Everything you've said is what I've considered myself, and then some. I'm not big but pretty much average, and I'm sort of on the slow side, when it comes to processing information, though I've been told I'm intelligent, and I keep reading to stay that way. Also, for some reason, I've always had a slow metabolism, so I seem clunky on my feet. This makes for pretty sorry combination, with first impressions, which is exactly when I'd be sized up.

As far as the lasting impact on my character, that's something I hadn't considered at all. I'm not the meekest of personalities, even with the presence of weekly worship and prayer. I think my old coping mechanism was something like what you describe. Since my bout with Calvinism as an Arminian, I've been intentional about renewing my mind in psalms.

(Explore the material):
1 - Repeat the forum post above from "As far as the" up to and including "mind in psalms.".
2 - Decide whether each statement agrees with the forum post above, answering yes or no and quoting the deciding words: (a) The writer has always had a slow metabolism. (b) The writer is big. (c) The writer has stopped reading.
3 - Please answer from the forum post above: since the bout with Calvinism, what has the writer been intentional about?

(Images with pose keypoints):

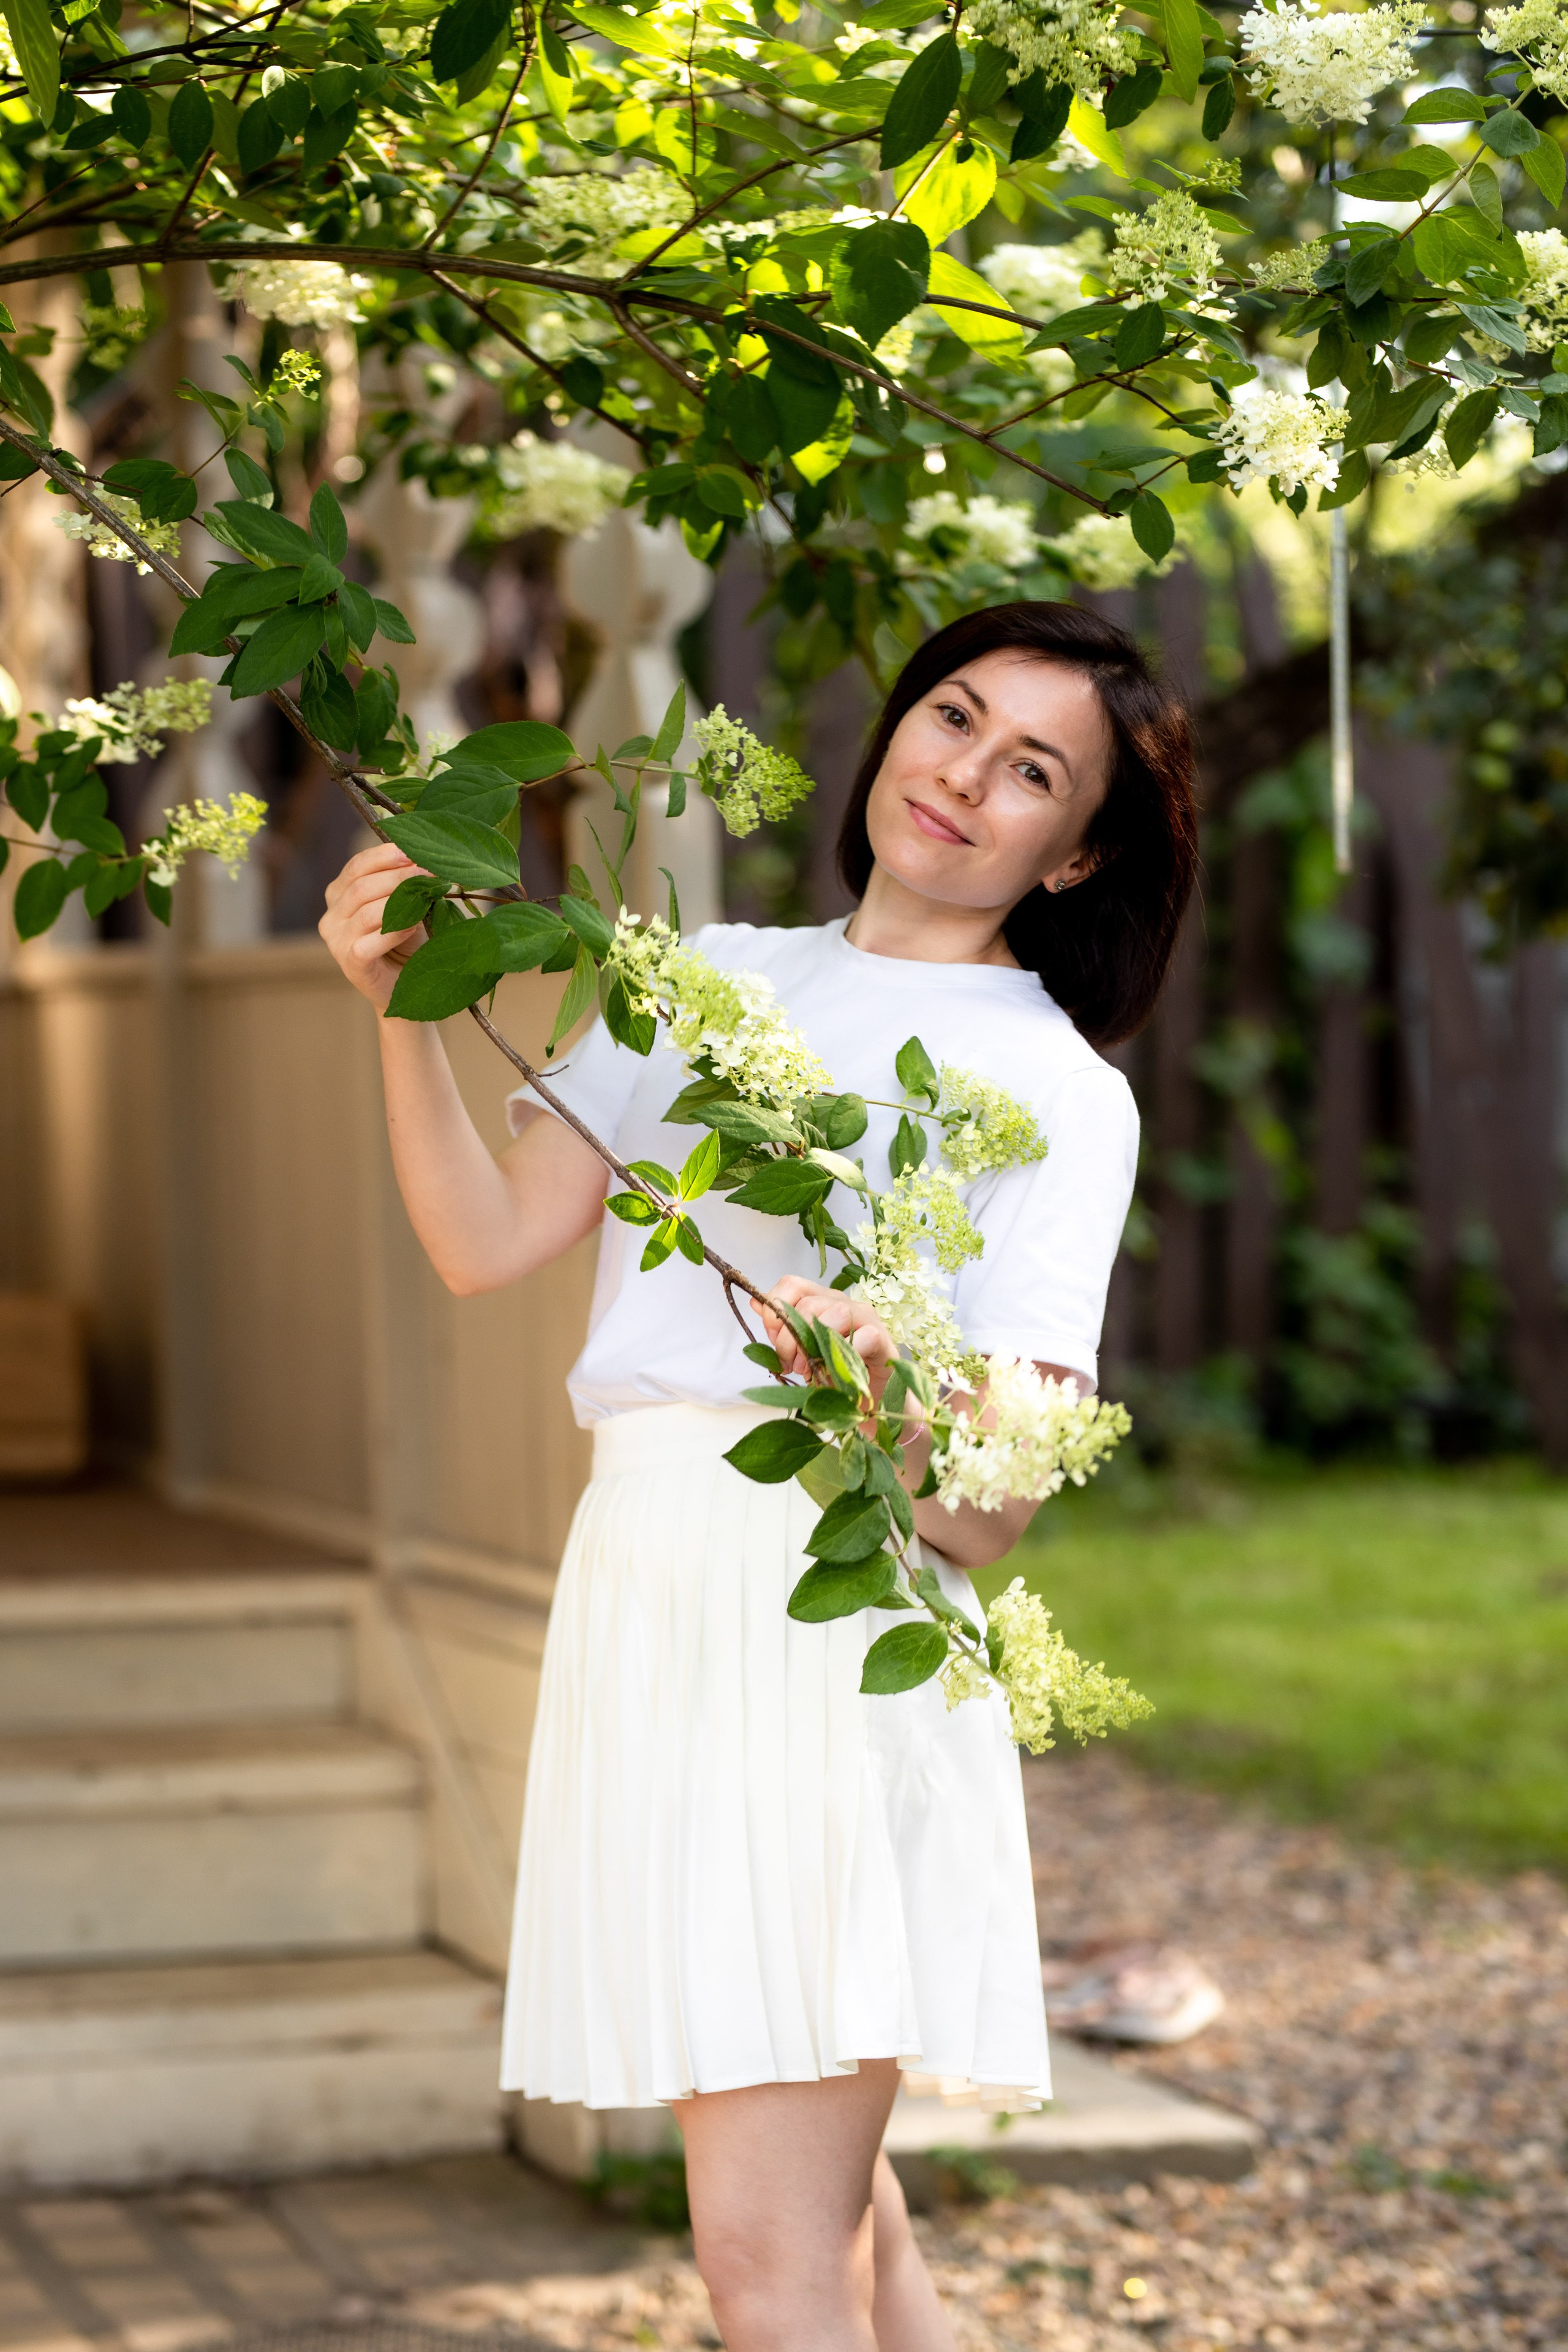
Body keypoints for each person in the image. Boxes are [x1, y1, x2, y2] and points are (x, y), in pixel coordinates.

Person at [320, 600, 1198, 2352]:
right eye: (952, 716)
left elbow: (992, 1505)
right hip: (647, 1587)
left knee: (770, 2262)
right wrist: (396, 1011)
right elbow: (491, 1241)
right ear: (895, 729)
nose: (964, 774)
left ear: (1075, 847)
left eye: (1032, 769)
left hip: (831, 1628)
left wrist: (874, 1400)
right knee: (836, 2219)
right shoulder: (703, 979)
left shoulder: (1057, 1091)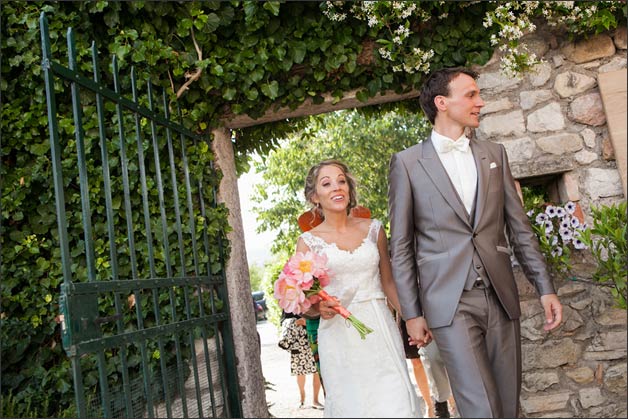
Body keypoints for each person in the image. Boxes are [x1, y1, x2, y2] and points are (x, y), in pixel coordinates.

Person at [387, 67, 563, 418]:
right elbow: (401, 246)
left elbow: (519, 227)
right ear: (442, 102)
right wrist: (412, 313)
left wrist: (545, 287)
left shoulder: (494, 154)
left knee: (507, 404)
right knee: (480, 407)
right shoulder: (406, 164)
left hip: (500, 295)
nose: (480, 102)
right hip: (449, 303)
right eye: (470, 95)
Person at [297, 160, 421, 418]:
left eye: (341, 180)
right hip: (338, 338)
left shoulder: (374, 229)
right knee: (352, 407)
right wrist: (318, 307)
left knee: (395, 401)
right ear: (314, 197)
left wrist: (412, 317)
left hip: (379, 328)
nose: (336, 187)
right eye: (326, 183)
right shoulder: (307, 242)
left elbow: (388, 283)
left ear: (349, 189)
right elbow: (304, 301)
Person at [397, 315, 454, 418]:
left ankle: (447, 398)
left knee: (440, 356)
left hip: (433, 310)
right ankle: (431, 404)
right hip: (408, 313)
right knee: (417, 361)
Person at [278, 311, 324, 410]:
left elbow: (318, 316)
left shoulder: (309, 301)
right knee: (300, 371)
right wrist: (295, 322)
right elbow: (283, 320)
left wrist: (307, 322)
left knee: (316, 370)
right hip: (298, 342)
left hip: (312, 336)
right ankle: (302, 398)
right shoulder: (290, 303)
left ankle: (315, 400)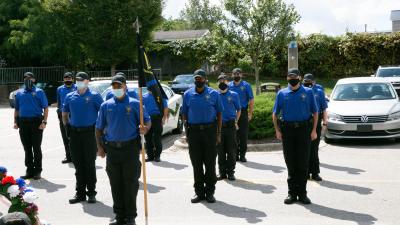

(Outputs for the tasks):
1 -
As far as the lasting impact on my character, that's something I hadn't considered at all. I'm not the meekest of personalities, even with the presence of weekly worship and prayer. I think my old coping mechanism was something like what you describe. Since my bout with Calvinism as an Arminian, I've been intentional about renewing my mind in psalms.

2 -
(a) Yes: "I've always had a slow metabolism"
(b) No: "I'm not big but pretty much average"
(c) No: "I keep reading to stay that way"

3 - Renewing the mind in psalms.